Comment: Peak Soil: Does civilization have a future?

by Ward Chesworth
Friday, January 20, 2012

First there was Peak Oil, the idea that there’s only so much oil out there and we may have reached or even passed a turning point in global oil production. In his 2007 book “Peak Everything,” author Richard Heinberg said it’s not just fossil fuels: Everything from population to food production to freshwater availability has its own point of no return.

So that must include Peak Soil. Of all the assorted peaks that loom over our future, Peak Soil has to be the most important. We are no longer hunter-gatherers. Cultivating the soil is the basis of the human food supply, and the very foundation of civilized society. Without it, civilization could not survive.

Agriculture is contingent on natural geological goods, such as soil, and services, including water, weathering and nutrient cycles. These cycles, together with the cycle of erosion, are responsible for the origin and development of soil in the first place. Paradoxically, they are also responsible for soil’s ultimate degradation and destruction. Unfortunately for farmers, agriculture has a tendency to reinforce the destructive aspects, especially erosion.

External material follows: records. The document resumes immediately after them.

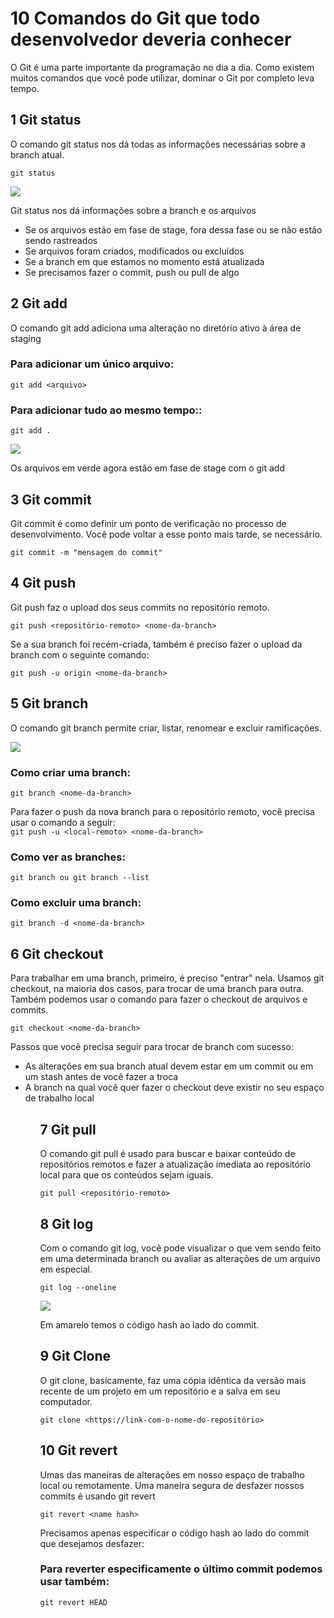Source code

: # 10 Comandos do Git que todo desenvolvedor deveria conhecer

<!-- <img src = "https://upload.wikimedia.org/wikipedia/commons/thumb/e/e0/Git-logo.svg/640px-Git-logo.svg.png"> -->

O Git é uma parte importante da programação no dia a dia.
Como existem muitos comandos que você pode utilizar, dominar o Git por completo leva tempo.

## 1 Git status

O comando git status nos dá todas as informações necessárias sobre a branch atual.

`git status`

<img src ='https://cdn1.gnarususercontent.com.br/1/796210/6f40f47b-8443-4be9-8435-21ba33853d2a.png'>

Git status nos dá informações sobre a branch e os arquivos
<ul>
    <li>Se os arquivos estão em fase de stage, fora dessa fase ou se não estão sendo rastreados</li>
    <li>Se arquivos foram criados, modificados ou excluídos</li>
    <li>Se a branch em que estamos no momento está atualizada</li>
    <li>Se precisamos fazer o commit, push ou pull de algo</li>
</ul>

## 2 Git add

O comando git add adiciona uma alteração no diretório ativo à área de staging

### Para adicionar um único arquivo:

`git add <arquivo>`

### Para adicionar tudo ao mesmo tempo::

`git add .`

<img src = 'https://lh3.googleusercontent.com/09H2vyZqfHKuW6F0O3Omy5XwoqBuQh7P_74Pdn5HnYCTwFiOXtTf7S8BjBlyVpqicT1MHWkSoRgSwCxvpdPhBCj2kPZk-6_z9Alq0cclrO5UbZBauSx7--8215IfnR5k5RidY67K'>

Os arquivos em verde agora estão em fase de stage com o git add

## 3 Git commit

Git commit é como definir um ponto de verificação no processo de desenvolvimento. Você pode voltar a esse ponto mais tarde, se necessário.

`git commit -m "mensagem do commit"`



## 4 Git push

Git push faz o upload dos seus commits no repositório remoto.

`git push <repositório-remoto> <nome-da-branch>`

Se a sua branch foi recém-criada, também é preciso fazer o upload da branch com o seguinte comando:

`git push -u origin <nome-da-branch>`

## 5 Git branch

O comando git branch permite criar, listar, renomear e excluir ramificações.

<img src ='https://lh5.googleusercontent.com/ByJxAPDtlT6I3uHFZeoXRiYwyrVkdIY6Iho8chNGp4DL9Ke8snH9SKCYs10G0bWf-xc_DMgcRIpvrQw0LbQ809tdpi6SBx7lyQ2W6ZRI5EhUFO4jkVLPw3SuAxoGik97qWYg_Kmm'>

### Como criar uma branch:
`git branch <nome-da-branch>`

Para fazer o  push  da nova branch para o repositório remoto, você precisa usar o comando a seguir:
<br>
`git push -u <local-remoto> <nome-da-branch>`

### Como ver as branches:
`git branch ou git branch --list`

### Como excluir uma branch:
`git branch -d <nome-da-branch>`


## 6 Git checkout

Para trabalhar em uma branch, primeiro, é preciso "entrar" nela. Usamos git checkout, na maioria dos casos, para trocar de uma branch para outra. Também podemos usar o comando para fazer o checkout de arquivos e commits.

`git checkout <nome-da-branch>`

Passos que você precisa seguir para trocar de branch com sucesso:

<ul>
    <li>As alterações em sua branch atual devem estar em um commit ou em um stash antes de você fazer a troca</li>
    <li>A branch na qual você quer fazer o checkout deve existir no seu espaço de trabalho local</li>
<ul>

## 7 Git pull

O comando git pull é usado para buscar e baixar conteúdo de repositórios remotos e fazer a atualização imediata ao repositório local para que os conteúdos sejam iguais.

`git pull <repositório-remoto>`


## 8 Git log

Com o comando git log, você pode visualizar o que vem sendo feito em uma determinada branch ou avaliar as alterações de um arquivo em especial.

`git log --oneline`

<img src = 'https://www.cloudsavvyit.com/p/uploads/2021/08/963731e4.png?trim=1,1&bg-color=000&pad=1,1'> 

Em amarelo temos o código hash ao lado do commit.

## 9 Git Clone
O git clone, basicamente, faz uma cópia idêntica da versão mais recente de um projeto em um repositório e a salva em seu computador.

`git clone <https://link-com-o-nome-do-repositório>`

## 10 Git revert

Umas das maneiras de alterações em nosso espaço de trabalho local ou remotamente. Uma maneira segura de desfazer nossos commits é usando git revert

`git revert <name hash>`

Precisamos apenas especificar o código hash ao lado do commit que desejamos desfazer:

### Para  reverter especificamente o último commit podemos usar também:
`git revert HEAD`
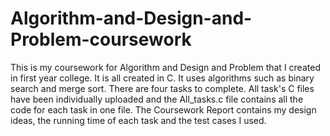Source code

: # Algorithm-and-Design-and-Problem-coursework

This is my coursework for Algorithm and Design and Problem that I created in first year college. It is all created in C. It uses algorithms such as binary search and merge sort. There are four tasks to complete. All task's C files have been individually uploaded and the All_tasks.c file contains all the code for each task in one file. The Coursework Report contains my design ideas, the running time of each task and the test cases I used.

The inherent fertility of soil used to be an important factor in food production. Now it’s more or less irrelevant. Modern industrial agriculture now depends on the use of high inputs of nonrenewable resources, particularly oil, gas and fertilizer raw materials, to keep crops growing. Our future is so heavily mortgaged to the exploitation of such agricultural inputs that we have overshot the ability of the planet to support us in a sustainable way. The World Wildlife Fund estimates the overshoot at about 25 percent. In other words, modern society is living off global principal. Anybody with a bank account knows that living off principal rather than just the interest is an unsustainable option.

Farming has produced a scar ("anthrobleme") on the planet: We have imparted some measure of damage to about two-thirds of the world’s arable soils. But this didn’t start in modern times. The Neolithic Revolution — that is, the start of farming and our agricultural experiment with the biosphere — began just over 10,000 years ago. We have been degrading soils at an average rate of about 55,000 hectares per year ever since, according to research by David Pimentel, an agricultural ecologist at Cornell University. This rate of degradation appears to be between one and two orders of magnitude faster than the average rate at which soils form — a recipe for unsustainability. Thus, 10,000 years ago, there was more soil than there is now: Peak Soil happened at least 10 millennia ago.

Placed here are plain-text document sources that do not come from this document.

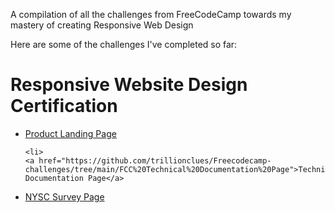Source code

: 
A compilation of all the challenges from FreeCodeCamp towards my mastery of creating Responsive Web Design

Here are some of the challenges I've completed so far:

<h1>Responsive Website Design Certification</h1>
<ul>
  <li>
    <a href="https://github.com/trillionclues/Freecodecamp-challenges/tree/main/FCC%20Product%20Landing%20Page">Product Landing Page</a>
  </li>
  
    <li>
    <a href="https://github.com/trillionclues/Freecodecamp-challenges/tree/main/FCC%20Technical%20Documentation%20Page">Technical Documentation Page</a>
  </li>
  
  <li>
    <a href="https://github.com/trillionclues/Freecodecamp-challenges/tree/main/NYSC%20survey%20form">NYSC Survey Page</a>
  </li>
  </ul>
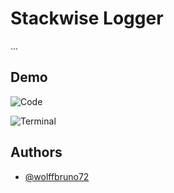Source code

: # Stackwise Logger

...

## Demo
![Code](https://i.imgur.com/K3REpMX.png)

![Terminal](https://i.imgur.com/fXY10Si.gif)

## Authors

- [@wolffbruno72](https://twitter.com/brunowolffv)

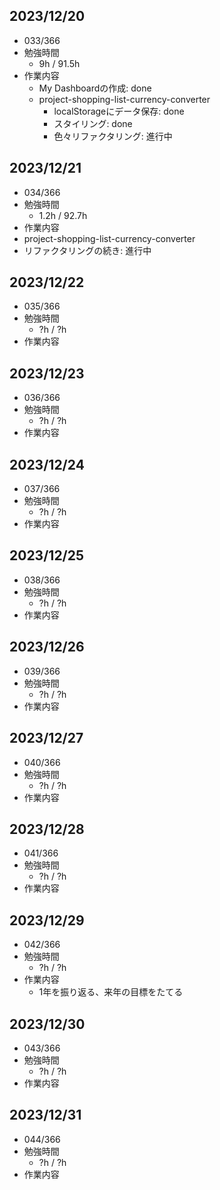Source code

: ## 2023/12/20
- 033/366
- 勉強時間
  - 9h / 91.5h
- 作業内容
  - My Dashboardの作成: done
  - project-shopping-list-currency-converter
    - localStorageにデータ保存: done
    - スタイリング: done
    - 色々リファクタリング: 進行中

## 2023/12/21
- 034/366
- 勉強時間
  - 1.2h / 92.7h
- 作業内容
 - project-shopping-list-currency-converter
  - リファクタリングの続き: 進行中

## 2023/12/22
- 035/366
- 勉強時間
  - ?h / ?h
- 作業内容


## 2023/12/23
- 036/366
- 勉強時間
  - ?h / ?h
- 作業内容


## 2023/12/24
- 037/366
- 勉強時間
  - ?h / ?h
- 作業内容


## 2023/12/25
- 038/366
- 勉強時間
  - ?h / ?h
- 作業内容


## 2023/12/26
- 039/366
- 勉強時間
  - ?h / ?h
- 作業内容


## 2023/12/27
- 040/366
- 勉強時間
  - ?h / ?h
- 作業内容


## 2023/12/28
- 041/366
- 勉強時間
  - ?h / ?h
- 作業内容


## 2023/12/29
- 042/366
- 勉強時間
  - ?h / ?h
- 作業内容
  - 1年を振り返る、来年の目標をたてる


## 2023/12/30
- 043/366
- 勉強時間
  - ?h / ?h
- 作業内容


## 2023/12/31
- 044/366
- 勉強時間
  - ?h / ?h
- 作業内容

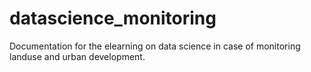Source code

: # datascience_monitoring



Documentation for the elearning on data science in case of monitoring landuse and urban development.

Agriculture is by its very nature destructive, and modern industrial agriculture acts like an army waging war on the soil. Even where careful techniques of husbandry are employed under the best of intentions, the inexorable path of a farmer’s digging is toward the degeneration and even the destruction of soil. It’s no more than the second law of thermodynamics in action. It is a system that has been flawed since the beginning.

In the 21st century we continue to slide down the nether slope of Peak Soil. By 2050, the planet may have another 3 billion or 4 billion people to support and the slope can only get steeper. Can we feed 10 billion or more? Probably, but only if we still have the help of oil and gas, which have allowed industrial agriculture to take over throughout most of the Western world. The problem is that by that time, we will likely have fallen so far down Peak Oil that it will cost more than a barrel of oil to extract a barrel of oil. That’s not a system that will continue to work.

Obviously, if we are to sustain the type of human society we call civilized, two things will be required: a smaller human population and sustainable agriculture not dependent on fossil fuels. Sadly, I’m not optimistic about either of these things happening. Regarding the first requirement, there are strong social forces — popes and ayatollahs among them — that work to ensure we keep making babies. And if social strictures falter, our Darwinian hard-wiring to eat, survive and reproduce will probably kick in and keep our numbers unsustainably high.

As for the second requirement, we talk a good game, especially in academia, but the fact is that in spite of our big brains, a sustainable system of farming has eluded us for 10,000 years. The problem is, when the fashion is to couple sustainability with development, it will be impossible ever to achieve true sustainability. Nonetheless, sustainable agriculture would undoubtedly be a good thing, if we could find a way to achieve it.

Ecologist William Rees, inventor of the concept of the ecological footprint, has said that “sustainability is the greatest collective exercise the human race will ever have to undertake.” I’d say that it’s either the greatest collective exercise or the last forlorn hope.